Plutarch (c.50-c.120 AD) was a writer and thinker born into a wealthy, established family of Chaeronea in central Greece. He received the best possible education in rhetoric and philosophy, and traveled to Asia Minor and Egypt. Later, a series of visits to Rome and Italy contributed to his fame, which was given official recognition by the emperors Trajan and Hadrian. Plutarch rendered conscientious service to his province and city (where he continued to live), as well as holding a priesthood at nearby Delphi. His voluminous surviving writings are broadly divided into the "moral"works and the Parallel Lives of outstanding Greek and Roman leaders. The former (Moralia) are a mixture of rhetorical and antiquarian pieces, together with technical and moral philosophy (sometimes in dialogue form). The Lives have been influential from the Renaissance onwards.

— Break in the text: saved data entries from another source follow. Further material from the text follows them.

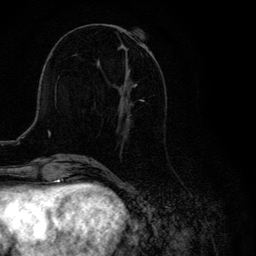
Breast MRI, one axial slice; position 46 of 134 along the scan axis; cropped to one breast; dynamic contrast-enhanced series, time point 2 of 6 at this slice position (early post-contrast); 3 T; TE 4.2 ms, TR 8.6 ms; 256 × 256 image matrix, field of view 160 × 160 mm. Female patient.
Outlined on this slice (semi-automatic segmentation, software-assisted and operator-edited):
- enhancing-tissue mask used for the functional tumour volume (all voxels passing the contrast-enhancement thresholds inside the analysis volume; usually the tumour): bounding box <119,32,146,120> (left, top, right, bottom; pixels)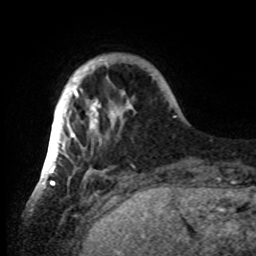
Breast MRI, one axial slice. Slice 10 of 80 in the series (ordered by position). Cropped to one breast. Dynamic contrast-enhanced series, time point 2 of 8 at this slice position (early post-contrast). 1.5 T. TE 4.2 ms, TR 7 ms. 2.2 mm slice thickness. 256 × 256 image matrix, field of view 185 × 185 mm. Female patient.
Outlined on this slice (semi-automatic segmentation, software-assisted and operator-edited):
- enhancing-tissue mask used for the functional tumour volume (all voxels passing the contrast-enhancement thresholds inside the analysis volume; usually the tumour): bounding box <42,59,136,185> (left, top, right, bottom; pixels)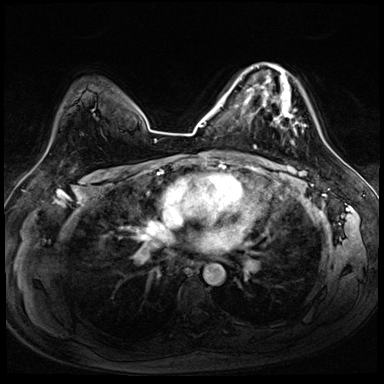
Breast MRI (dynamic contrast-enhanced), one axial slice. Slice 55 of 72 in the series (ordered by position). Dynamic contrast-enhanced series, time point 2 of 8 at this slice position (early post-contrast). 3 T. TE 1.4 ms, TR 4.3 ms. 2.5 mm slice thickness. 384 × 384 image matrix. Female patient.
Structures marked on this image (semi-automatic segmentation, software-assisted and operator-edited):
- enhancing-tissue mask used for the functional tumour volume (all voxels passing the contrast-enhancement thresholds inside the analysis volume; usually the tumour): bounding box (x1, y1, x2, y2) in pixels: (256, 63, 306, 144)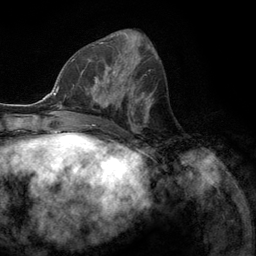
Breast MRI (dynamic contrast-enhanced), one axial slice. Slice 53 of 134 in the series (ordered by position). Cropped to one breast. Dynamic contrast-enhanced series, time point 2 of 6 at this slice position (early post-contrast). 3 T. TE 2.8 ms, TR 7.3 ms. 256 × 256 image matrix, field of view 180 × 180 mm. Female patient.
Outlined on this slice (semi-automatic segmentation, software-assisted and operator-edited):
- enhancing-tissue mask used for the functional tumour volume (all voxels passing the contrast-enhancement thresholds inside the analysis volume; usually the tumour): bounding box (x1, y1, x2, y2) in pixels: (78, 55, 131, 107)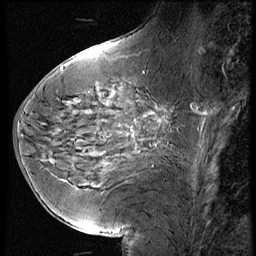
Breast MRI (dynamic contrast-enhanced), one sagittal slice; position 24 of 60 along the scan axis; 3 images stored at this slice position (order not interpretable as contrast timing); 1.5 T; TE 4.2 ms, TR 9 ms; 256 × 256 image matrix. Female patient, age 56 years. Case-level facts recorded for this patient, not image findings: setting: breast cancer imaged before/during neoadjuvant chemotherapy.
Structures marked on this image (semi-automatic segmentation, software-assisted and operator-edited):
- analysis volume of interest (the breast-tissue region the enhancement analysis was run in; not a lesion): box from (x=137, y=61) to (x=218, y=137) px
- tumour enhancement mask (voxels above the 140 % enhancement threshold inside the analysis volume of interest): (x=192, y=104)–(x=208, y=114)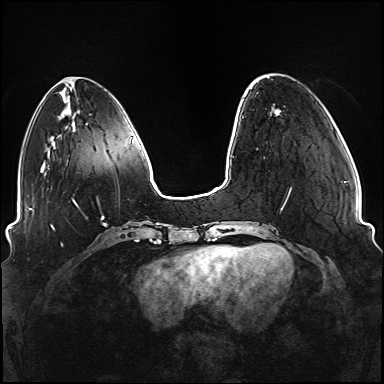
Breast MRI (dynamic contrast-enhanced), one axial slice. Position 29 of 176 along the scan axis. Dynamic contrast-enhanced series, time point 2 of 6 at this slice position (early post-contrast). 1.5 T. TE 2.3 ms, TR 5.2 ms. 1.1 mm slice thickness. 384 × 384 image matrix, field of view 330 × 330 mm. Female patient.
Outlined on this slice (semi-automatic segmentation, software-assisted and operator-edited):
- enhancing-tissue mask used for the functional tumour volume (all voxels passing the contrast-enhancement thresholds inside the analysis volume; usually the tumour): box from (x=235, y=188) to (x=292, y=249) px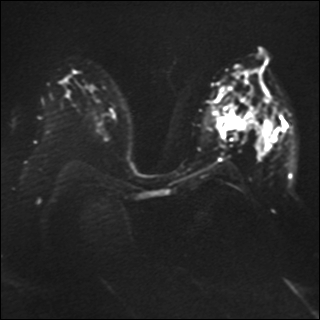
Breast MRI, one axial slice. Position 21 of 41 along the scan axis. Diffusion-weighted series; image 2 of 4 stored at this slice position (different b-values; order by instance number). 1.5 T. 4 mm slice thickness. 320 × 320 image matrix, field of view 340 × 340 mm. Female patient.
Structures marked on this image (manually delineated by an expert):
- tumour on diffusion-weighted imaging: bounding box [x1, y1, x2, y2] px = [219, 114, 251, 131]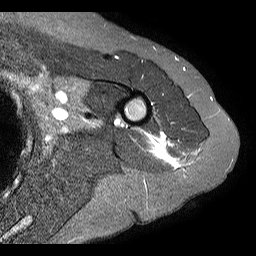
MRI of an extremity soft-tissue mass, one axial slice; slice 3 of 20 in the series (ordered by position); STIR; 4 mm slice thickness; 256 × 256 image matrix, field of view 150 × 150 mm. Female patient. From the clinical record (not read from this slice): histological type: malignant fibrous histiocytoma; grade: low; site of the primary tumour: left arm.
Structures marked on this image (manually delineated by an expert):
- gross tumour volume (mass): bounding box [x1, y1, x2, y2] px = [154, 136, 170, 160]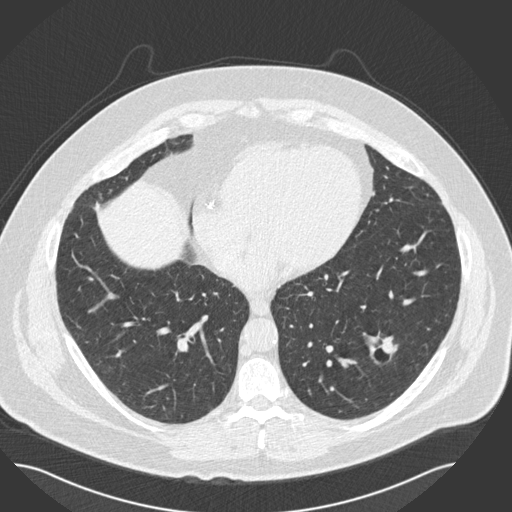
Low-dose screening chest CT, axial slice, second annual screen, lung window (W 1500 / L -600 HU), 2 mm slice thickness, slice 90 of 162 in the series, 512 × 512 image matrix, field of view 422 × 422 mm. Male, age 57 years at enrolment. Current smoker at enrolment.
Expert-annotated lung lesion, box from (x=349, y=325) to (x=415, y=376) px. Reader record for this screening exam (exam-level; its link to the box is not recorded): non-calcified nodule or mass ≥4 mm, left lower lobe, 19 × 15 mm, pre-existing on the prior screen: yes; interval growth: no. Lung cancer was diagnosed 434 days after this screen: squamous cell carcinoma, NOS, left lower lobe, moderately differentiated (G2), stage IA (AJCC 6th edition), 22 mm at pathology.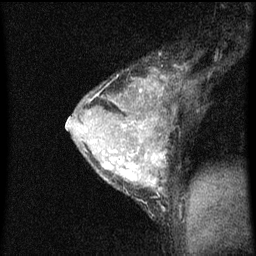
Breast MRI (dynamic contrast-enhanced), one sagittal slice; slice 45 of 60 in the series (ordered by position); dynamic contrast-enhanced series, image 2 of 3 at this slice position (ordered by acquisition); 1.5 T; TE 4.2 ms, TR 8 ms; 2 mm slice thickness; 256 × 256 image matrix, field of view 180 × 180 mm. Patient: female, 33 years.
Structures marked on this image (semi-automatically segmented with operator editing):
- analysis volume of interest (the breast-tissue region the enhancement analysis was run in; not a lesion): bounding box (x1, y1, x2, y2) in pixels: (66, 64, 188, 213)
- tumour enhancement mask (voxels above the 70 % enhancement threshold inside the analysis volume of interest): (67, 80, 165, 187)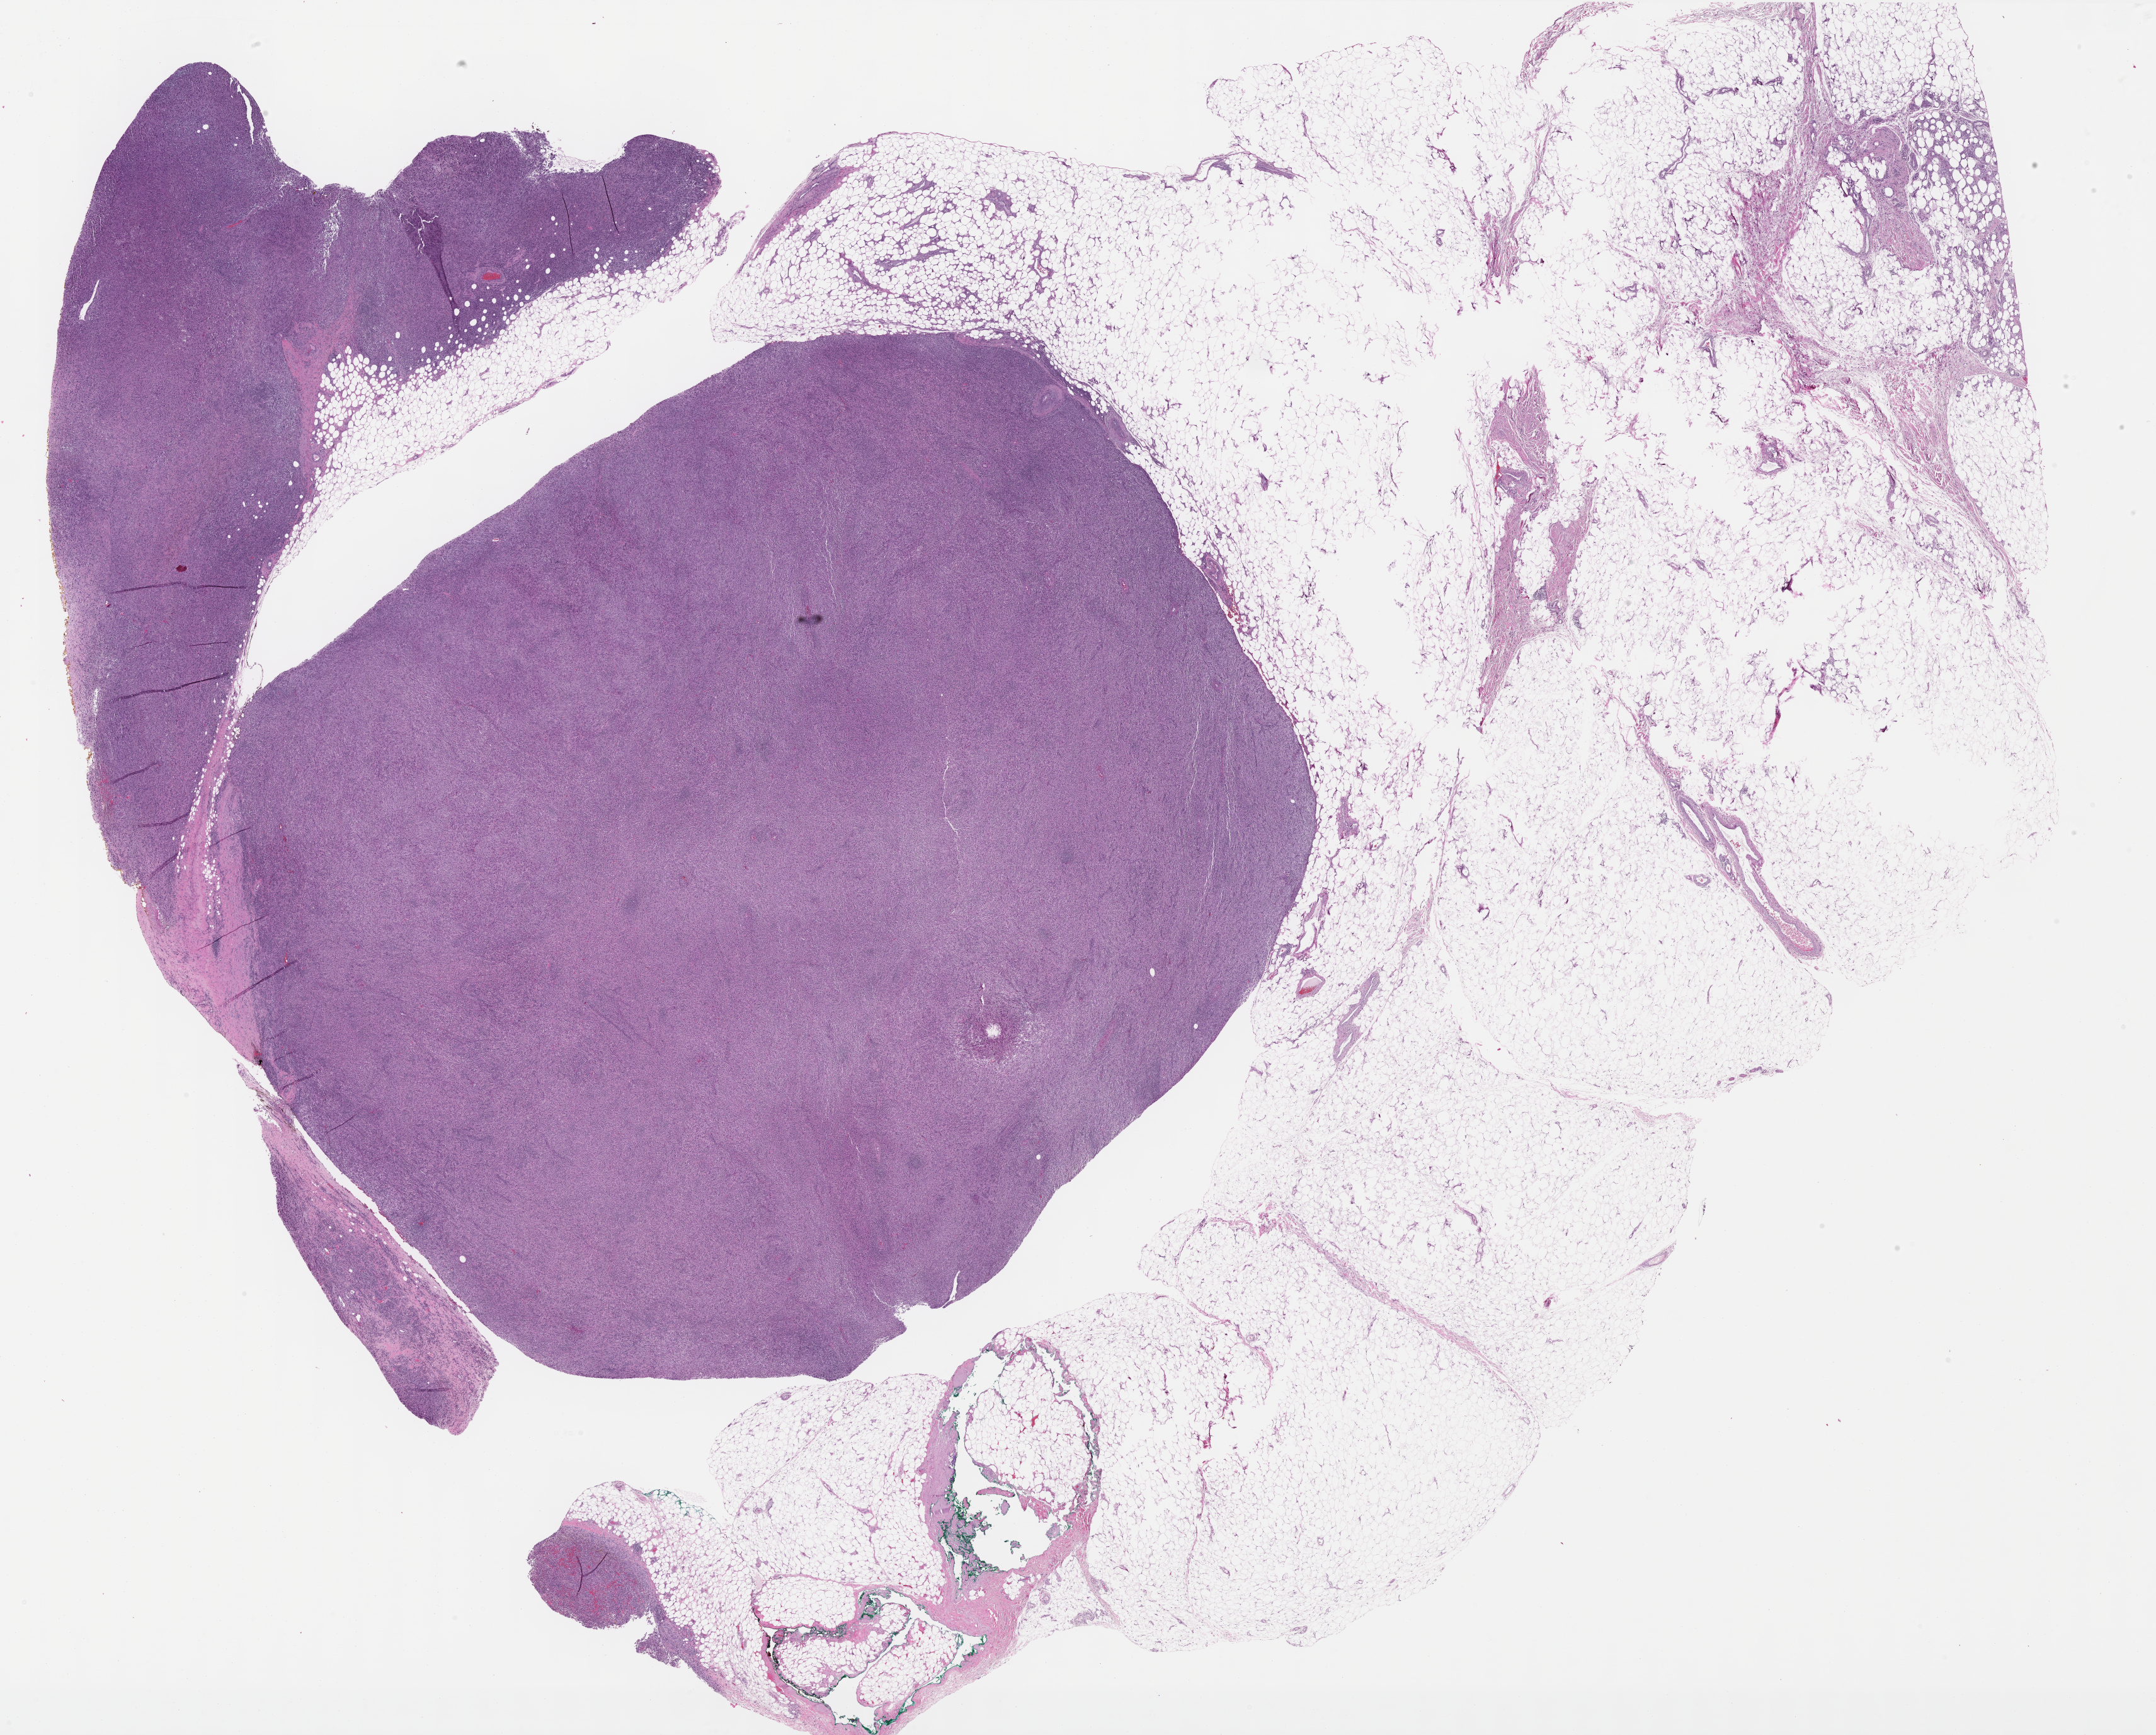
H&E whole-slide image — a low-resolution overview of the entire scanned area, about 27.5 x 22.1 mm (slide scanned at 40x). FFPE section. Sample: primary tumour, connective, subcutaneous and other soft tissues. Male patient; age at initial diagnosis 63 years.
- histologic diagnosis: Malignant fibrous histiocytoma (connective, subcutaneous and other soft tissues of lower limb and hip)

Ian Scott-Kilvert was the director of English Literature at the British Council and the editor of Writers and Their Works. For the Penguin Classics, he translated Plutarch's Makers of Rome, The Rise and Fall of Athens: Nine Greek Lives and The Age of Alexander, and Cassius Dio's The Roman History. He died in 1989.
Christopher Pelling is Regius Professor of Greek at Oxford University. He published a commentary on Plutarch's Life of Antony in 1988 (Cambridge University Press) and most of his articles on Plutarch are collected in his Plutarch and History (Classical Press of Wales and Duckworth, 2002).